Today I read A Face Like Glass by Frances Hardinge. Up until today, I was impressed with Hardinge's creativity and originality. I found A Face Like Glass to be too much like Twilight Robbery. Both are about a girl who is an outsider in a city which makes its workers invisible, and which is filled with webs of deceit and manipulation, and where people live in terror of the people in power. In both stories, the girl topples the webs of lies and invisibility, topples the city, and draws the people of the city to escape it. In both, the girl's most reliable ally is a guy with a name that begins with E, a name that is an unusual word.
But despite the similarity which lowers my opinion of Hardinge's originality, it was a good book.
It is like a song I played yesterday -- "Brand New" by Peter Mayer. That is, it is about some who approaches the world with wonder, curiosity, and trust, and in so doing, allows the older, more cynical people to see people through her eyes.

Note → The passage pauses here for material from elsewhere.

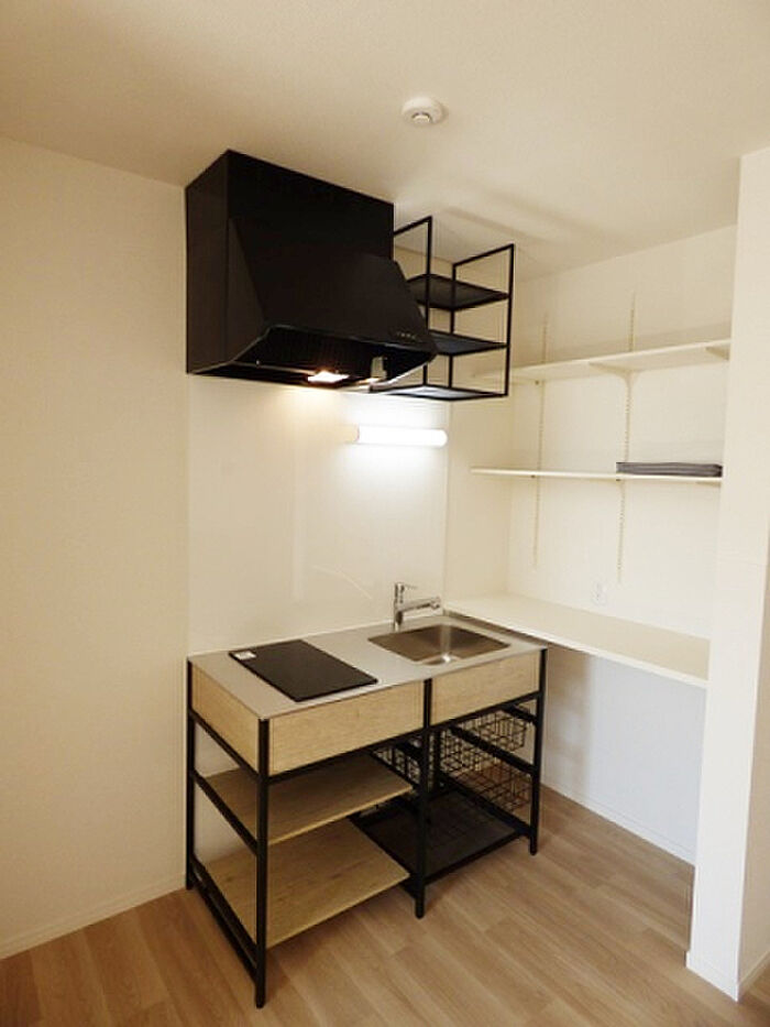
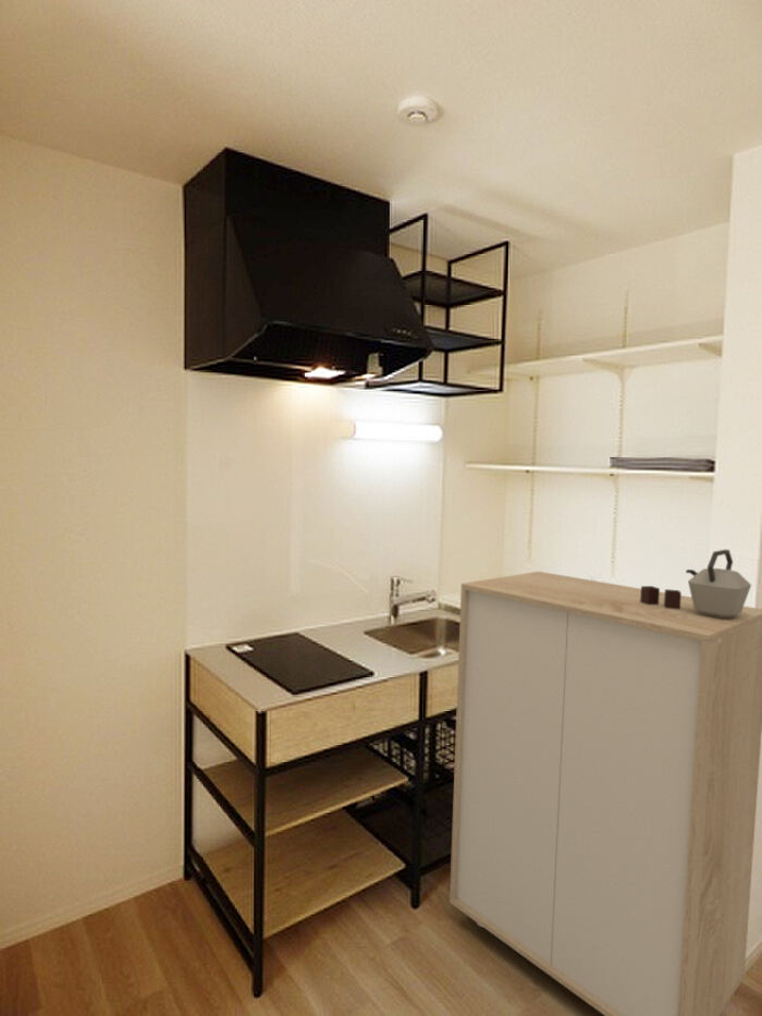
+ storage cabinet [448,571,762,1016]
+ kettle [640,549,752,619]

And like Twilight Robbery, it reminded me of the invisible people in my world. Yet unlike the characters in the books, I don't think I have the ability to connect with the invisible people and make a difference.
The other thing about A Face Like Glass is the way the people can't make facial expressions, so they put on fake ones. People in low positions, have only a few expressions in their repertoire, all of them inoffensive. They feel frustrated when they don't have a face they can put on that matches how they are feeling.
I feel that way. I feel disconnected from other people. Like I am trapped inside myself, can't express what's inside me.